A clinical commissioning group leading one of the most high profile procurements in the NHS has agreed to publish commercially sensitive documents following a threat of legal action.
A law firm acting for campaign group Stop the NHS Sell Off in Cambridgeshire accused Cambridgeshire and Peterborough CCG of acting unlawfully by failing to allow opportunities for meaningful public engagement in the tender of a multi-million pound contract for older people’s services.
In a letter before action sent on 10 December Leigh Day said the CCG had been “preventing proper patient involvement” by refusing to let the public see tender documents that had been shared with bidders.
The firm argued that the CCG was in breach of its legal obligations to engage with the public, as set out by the 2012 Health Act.
It gave the CCG seven days to either share the documents or put the tender on hold - or face the prospect of judicial review proceedings being initiated.
HSJ understands the CCG has not conceded that it acted unlawfully. However it has agreed to publish the documents in question.
David Lock QC, who was instructed by the group, but who normally advises NHS bodies, told HSJ the case showed CCGs face conflict between commercial confidentiality and public engagement.
He said: “This tension must be resolved in favour of openness because those are clear legal obligations which have been imposed on the CCG by Parliament.
“It is not possible to run the NHS like Tesco’s supply chain where everything is kept commercially confidential.”
Other lawyers working in the NHS told HSJ it was a difficult area for commissioners.
A partner in one leading firm said they were caught between a “rock and a hard place”.

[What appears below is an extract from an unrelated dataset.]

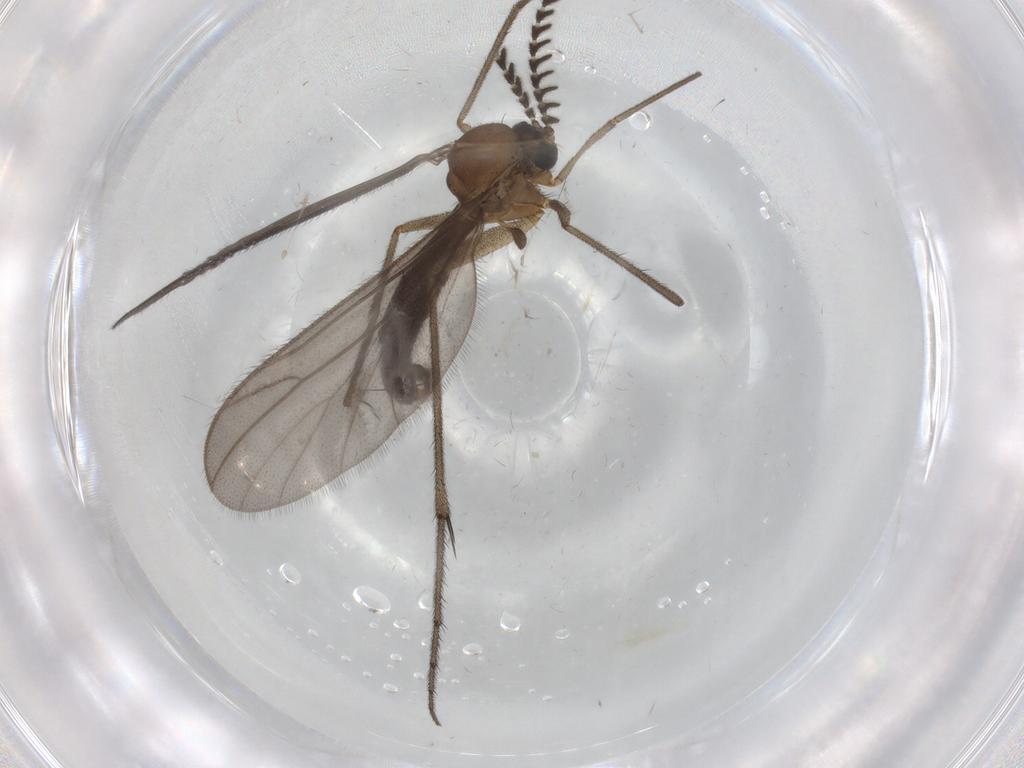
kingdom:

They added: “There are things commissioners can do to try and mitigate the risk of challenges, but if there are patient groups who may not like proposed changes then there are likely to be difficulties, and of course the bigger the procurement the greater the risk.”
Lawyers for the Cambridgeshire campaign group pointed to the fact that the value of the contract changed during the process and bidders had pulled out, as revealed by HSJ, as evidence that decisions had been taken about the shape of services without public involvement.

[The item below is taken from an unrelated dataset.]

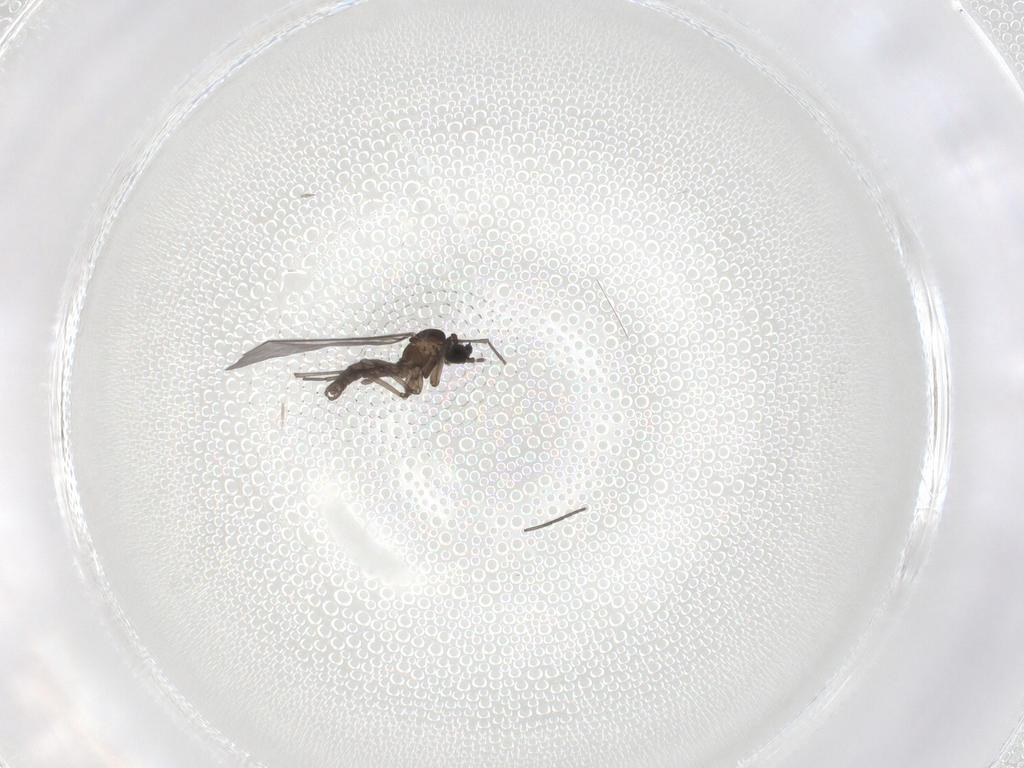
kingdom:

The letter said: “It appears to our clients that the CCG is only prepared to engage with patients at a very high level of generality… By the time details of the proposals are made available to patients and the public it may be too late for patients to influence decisions which have already been taken.”

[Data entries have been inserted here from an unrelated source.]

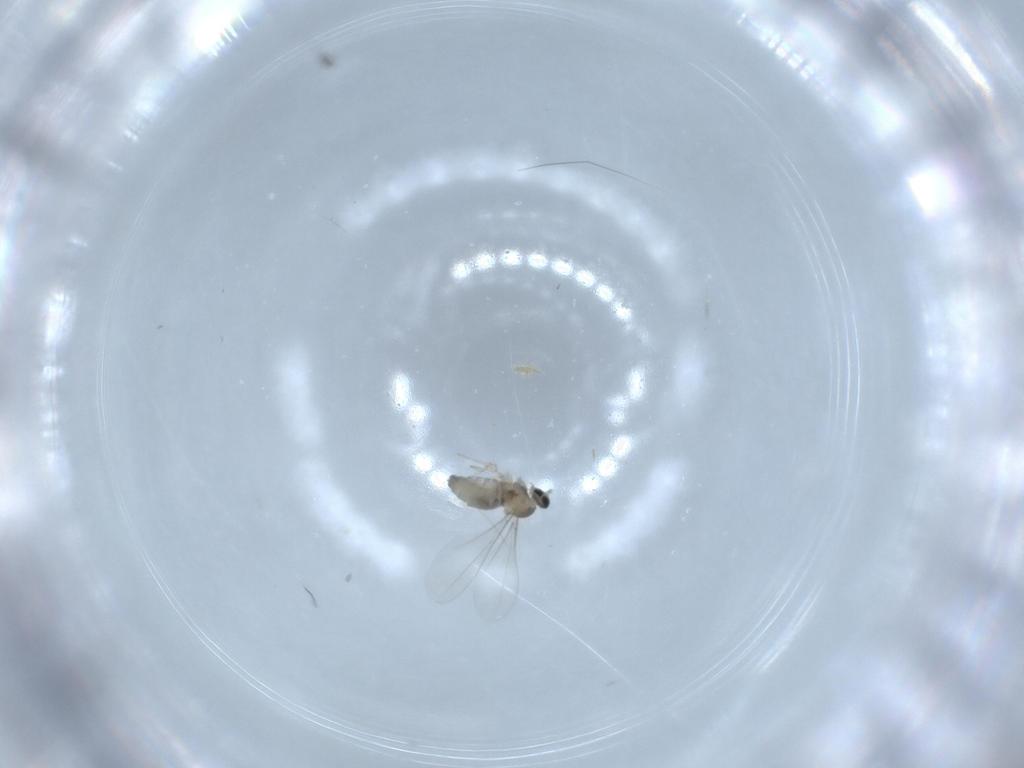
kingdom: Animalia
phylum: Arthropoda
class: Insecta
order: Diptera
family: Cecidomyiidae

The firm highlighted four areas where the CCG had not met its obligations. It said the CCG had breached its duty to have a patient involvement policy and a procurement strategy while its constitution did not fully reflect the extent of its requirements around engagement. Finally it said the CCG had not taken into account NHS England’s transforming participation in healthcare guidance.
At its governing body meeting on 7 January the CCG announced plans to refresh its communications, membership and engagement strategy and strengthen its constitution in relation to patient engagement.
The meeting also considered the procurement strategy which the CCG told HSJ was “in development” and would be published by the end of the month.
The CCG said it had now “reached a point in the procurement process” at which it was able to publish more information, including a pre-qualification questionnaire and its “prospectus”. It said information in the documents could be redacted if “necessary” due to commercial sensitivity.
Arnold Fertig, the CCG’s lead on its older people’s programme, insisted the group was “committed to openness and transparency”.
“It has provided information on the older people’s programme and the procurement at CCG governing body meetings, including the publication of documents from those meetings, through attendance at key meetings, forums and events, on its websites, in publications, and during engagement meetings with patient and carer groups,” he said.